George Ayittey

George Ayittey
Born 1945 (age 7273)
Nationality Ghana
Institution American University
Field Political economics
Alma mater University of Manitoba
University of Western Ontario
University of Ghana

George Ayittey (born 1945) is a Ghanaian economist, author and president of the Free Africa Foundation in Washington DC. He is a professor at American University,[1] and an associate scholar at the Foreign Policy Research Institute.[2]

He has championed the argument that "Africa is poor because she is not free", that the primary cause of African poverty is less a result of the oppression and mismanagement by colonial powers, but rather a result of modern oppressive native autocrats and socialist central planning policies.[3] He also goes beyond criticism of the status quo to advocate for specific ways to address the abuses of the past and present; specifically he calls for democratic government, debt reexamination, modernized infrastructure, free market economics, and free trade to promote development.

Life

Ayittey holds a B.Sc. in Economics from the University of Ghana, Legon, an M.A. from the University of Western Ontario in Canada, and a Ph.D. from the University of Manitoba.

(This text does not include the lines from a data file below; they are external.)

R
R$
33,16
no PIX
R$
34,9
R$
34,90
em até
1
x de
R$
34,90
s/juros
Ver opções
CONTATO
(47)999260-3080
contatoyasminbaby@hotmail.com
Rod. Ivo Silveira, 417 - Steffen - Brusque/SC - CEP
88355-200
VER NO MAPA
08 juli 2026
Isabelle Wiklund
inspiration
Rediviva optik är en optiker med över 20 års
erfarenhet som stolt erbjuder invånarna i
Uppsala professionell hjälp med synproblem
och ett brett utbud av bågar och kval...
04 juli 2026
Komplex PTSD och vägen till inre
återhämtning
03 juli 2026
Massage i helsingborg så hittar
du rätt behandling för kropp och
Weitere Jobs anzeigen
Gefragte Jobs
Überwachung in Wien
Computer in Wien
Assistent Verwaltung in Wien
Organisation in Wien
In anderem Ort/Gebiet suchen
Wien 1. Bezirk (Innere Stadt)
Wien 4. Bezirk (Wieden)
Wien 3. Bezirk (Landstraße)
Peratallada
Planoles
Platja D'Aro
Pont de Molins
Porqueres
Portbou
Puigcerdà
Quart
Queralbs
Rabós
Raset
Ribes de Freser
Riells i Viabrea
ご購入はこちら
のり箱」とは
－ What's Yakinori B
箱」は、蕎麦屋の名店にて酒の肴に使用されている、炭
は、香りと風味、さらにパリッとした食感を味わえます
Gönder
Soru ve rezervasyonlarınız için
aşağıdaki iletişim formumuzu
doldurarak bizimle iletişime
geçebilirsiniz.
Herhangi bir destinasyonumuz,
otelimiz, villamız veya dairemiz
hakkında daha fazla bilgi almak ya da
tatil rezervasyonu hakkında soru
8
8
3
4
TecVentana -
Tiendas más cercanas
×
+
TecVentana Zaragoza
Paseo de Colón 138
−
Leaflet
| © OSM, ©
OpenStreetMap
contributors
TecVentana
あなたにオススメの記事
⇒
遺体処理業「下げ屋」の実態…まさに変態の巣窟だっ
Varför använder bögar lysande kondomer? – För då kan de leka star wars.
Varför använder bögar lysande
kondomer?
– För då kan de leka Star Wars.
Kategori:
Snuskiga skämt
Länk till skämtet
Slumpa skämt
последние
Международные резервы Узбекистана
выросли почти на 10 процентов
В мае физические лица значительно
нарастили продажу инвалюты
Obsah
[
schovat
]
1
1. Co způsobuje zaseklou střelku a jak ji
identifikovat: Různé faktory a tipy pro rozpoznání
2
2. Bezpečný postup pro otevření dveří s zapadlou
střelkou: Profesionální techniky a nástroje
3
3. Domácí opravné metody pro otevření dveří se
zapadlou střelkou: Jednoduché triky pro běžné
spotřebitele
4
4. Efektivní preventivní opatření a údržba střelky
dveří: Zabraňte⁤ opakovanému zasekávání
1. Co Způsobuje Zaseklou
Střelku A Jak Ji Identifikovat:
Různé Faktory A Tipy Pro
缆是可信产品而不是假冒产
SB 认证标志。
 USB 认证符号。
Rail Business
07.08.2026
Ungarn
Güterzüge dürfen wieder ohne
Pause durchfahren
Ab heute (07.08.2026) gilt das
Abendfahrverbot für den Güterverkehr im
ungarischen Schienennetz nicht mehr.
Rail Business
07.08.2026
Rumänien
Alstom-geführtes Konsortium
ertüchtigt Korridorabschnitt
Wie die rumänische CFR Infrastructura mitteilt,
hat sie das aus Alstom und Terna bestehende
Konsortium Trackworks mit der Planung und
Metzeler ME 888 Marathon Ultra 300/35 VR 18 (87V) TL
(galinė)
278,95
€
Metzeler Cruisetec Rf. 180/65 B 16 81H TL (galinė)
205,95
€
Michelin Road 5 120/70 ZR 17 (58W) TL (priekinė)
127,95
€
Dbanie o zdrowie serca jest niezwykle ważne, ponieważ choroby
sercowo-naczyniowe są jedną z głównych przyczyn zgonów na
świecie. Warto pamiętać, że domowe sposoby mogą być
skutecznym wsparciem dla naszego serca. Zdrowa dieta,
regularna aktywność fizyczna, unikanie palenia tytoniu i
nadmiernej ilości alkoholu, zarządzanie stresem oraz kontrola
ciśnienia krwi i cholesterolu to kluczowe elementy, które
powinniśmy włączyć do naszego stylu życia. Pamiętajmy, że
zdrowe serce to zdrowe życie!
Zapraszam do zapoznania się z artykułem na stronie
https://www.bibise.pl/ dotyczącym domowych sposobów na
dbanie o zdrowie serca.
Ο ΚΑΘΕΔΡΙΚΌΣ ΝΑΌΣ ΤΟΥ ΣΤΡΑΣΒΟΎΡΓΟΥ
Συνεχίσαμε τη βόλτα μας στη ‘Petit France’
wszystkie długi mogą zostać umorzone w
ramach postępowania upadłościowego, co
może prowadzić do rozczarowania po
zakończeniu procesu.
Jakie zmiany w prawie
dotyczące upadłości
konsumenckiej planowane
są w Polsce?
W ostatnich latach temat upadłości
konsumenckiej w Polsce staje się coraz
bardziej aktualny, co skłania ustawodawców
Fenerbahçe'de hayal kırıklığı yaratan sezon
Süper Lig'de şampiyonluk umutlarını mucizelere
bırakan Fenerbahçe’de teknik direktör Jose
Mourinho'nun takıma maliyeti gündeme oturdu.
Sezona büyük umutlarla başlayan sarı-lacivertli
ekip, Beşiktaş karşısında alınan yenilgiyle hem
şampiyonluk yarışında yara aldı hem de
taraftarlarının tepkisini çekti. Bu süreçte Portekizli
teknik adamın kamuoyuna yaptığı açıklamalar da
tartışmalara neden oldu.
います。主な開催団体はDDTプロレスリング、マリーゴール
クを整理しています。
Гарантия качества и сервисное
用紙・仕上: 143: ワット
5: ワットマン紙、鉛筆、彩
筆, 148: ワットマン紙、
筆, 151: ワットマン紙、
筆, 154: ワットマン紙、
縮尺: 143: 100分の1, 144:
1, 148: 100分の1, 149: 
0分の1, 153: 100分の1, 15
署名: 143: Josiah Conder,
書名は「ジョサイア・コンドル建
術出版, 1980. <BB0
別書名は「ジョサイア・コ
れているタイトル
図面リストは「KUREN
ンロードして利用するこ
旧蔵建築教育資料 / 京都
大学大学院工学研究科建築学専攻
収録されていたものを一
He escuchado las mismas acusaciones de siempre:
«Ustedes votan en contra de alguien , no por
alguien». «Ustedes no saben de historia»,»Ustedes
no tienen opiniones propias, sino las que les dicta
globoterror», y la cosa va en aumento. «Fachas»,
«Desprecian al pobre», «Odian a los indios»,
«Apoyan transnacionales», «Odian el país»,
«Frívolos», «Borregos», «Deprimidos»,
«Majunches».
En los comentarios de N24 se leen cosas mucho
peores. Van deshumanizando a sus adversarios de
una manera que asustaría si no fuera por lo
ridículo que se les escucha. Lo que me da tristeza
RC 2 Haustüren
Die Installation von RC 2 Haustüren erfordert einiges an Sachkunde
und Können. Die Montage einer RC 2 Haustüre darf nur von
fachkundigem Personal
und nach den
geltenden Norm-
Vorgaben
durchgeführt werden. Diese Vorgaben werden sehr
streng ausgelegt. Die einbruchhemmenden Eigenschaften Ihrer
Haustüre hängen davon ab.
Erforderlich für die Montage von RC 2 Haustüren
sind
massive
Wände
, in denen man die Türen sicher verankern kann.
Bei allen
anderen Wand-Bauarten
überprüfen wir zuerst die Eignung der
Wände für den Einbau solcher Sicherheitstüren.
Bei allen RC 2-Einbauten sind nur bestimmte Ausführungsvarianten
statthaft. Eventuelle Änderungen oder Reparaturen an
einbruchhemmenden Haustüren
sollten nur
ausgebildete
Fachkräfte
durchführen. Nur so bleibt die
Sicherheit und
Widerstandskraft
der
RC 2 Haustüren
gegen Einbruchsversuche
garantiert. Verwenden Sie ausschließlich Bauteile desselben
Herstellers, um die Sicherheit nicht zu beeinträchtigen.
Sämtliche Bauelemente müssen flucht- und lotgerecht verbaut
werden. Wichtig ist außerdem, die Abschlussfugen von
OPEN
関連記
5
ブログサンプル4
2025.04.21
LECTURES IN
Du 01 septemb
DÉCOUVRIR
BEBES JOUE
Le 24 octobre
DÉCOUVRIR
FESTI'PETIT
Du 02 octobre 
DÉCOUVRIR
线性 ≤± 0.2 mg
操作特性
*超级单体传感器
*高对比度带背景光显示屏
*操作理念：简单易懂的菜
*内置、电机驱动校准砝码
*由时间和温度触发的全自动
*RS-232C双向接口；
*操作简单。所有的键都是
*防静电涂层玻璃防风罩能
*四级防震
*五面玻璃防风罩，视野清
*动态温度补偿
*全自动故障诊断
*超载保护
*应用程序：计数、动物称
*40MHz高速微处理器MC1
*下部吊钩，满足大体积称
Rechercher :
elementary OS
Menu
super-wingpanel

He has taught at Wayne State College and Bloomsburg University of Pennsylvania. He held a National Fellowship at the Hoover Institution in 1988–89, and then joined The Heritage Foundation as a Bradley Resident Scholar.[2] He founded The Free Africa Foundation in 1993, to serve as a catalyst for reform in Africa.[4] In 2008, Dr. Ayittey was listed by Foreign Policy as one of the "Top 100 Public Intellectuals" who "are shaping the tenor of our time".[5] He lives in Lorton, Virginia.

Political views

Ayittey believes there are three keys to successfully rescuing Africa from oppressive despotism:

  • First, he advocates forming coalitions consisting of small groups of "elders" who have no political ties and monitor the activities of the various opposition groups. Ayittey explains "They must be able to reach out to all the opposition groups."[6] "The council should bring all of the opposition into an alliance ", which would prevent dictators from overpowering severely divided competition.
  • Second, nations have to gain control of the civil service, security forces, judiciary, election centers, and national bank. Ayittey sees control of at least one of these resources as central to subverting dictatorial power in African countries. These organizations are currently staffed by cronies of dictators throughout Africa.
  • Third, and finally, a nation has to use the correct sequence of reforms.

Published works

  • Indigenous African Institutions, Transnational Publishers, 1991; 2nd ed., 2004
  • The Blueprint for Ghana's Economic Recovery, Africana Publishers, 1997
  • Africa Betrayed, St. Martin’s Press, 1992
  • Africa in Chaos, St. Martin’s Press, 1998.[7]
  • Africa Unchained: the blueprint for development, Palgrave/MacMillan, 2004
  • Defeating Dictators: Fighting Tyrants in Africa and Around the World published September 2011.

References

  1. Faculty page at American University
  2. 1 2 Bio at Foreign Policy Research Institute Archived 2010-04-07 at the Wayback Machine.
  3. "Africa’s crisis is of modern socialist making and stems from the misrule, mismanagement and corruption of the elite." "Betrayal: Why Socialism Failed in Africa," adapted from a speech Ayittey delivered at "Evenings at FEE" in April 2005; accessed 01 January 2017
  4. "Free Africa Foundation". www.freeafrica.org. Retrieved 2017-10-17.
  5. Top 100 Public Intellectuals, Foreign Policy
  6. mariam, al. "Ayittey's War on African Dictators". Online article. huffingpost. Archived from the original on 2011-09-03. Retrieved 2011-12-28.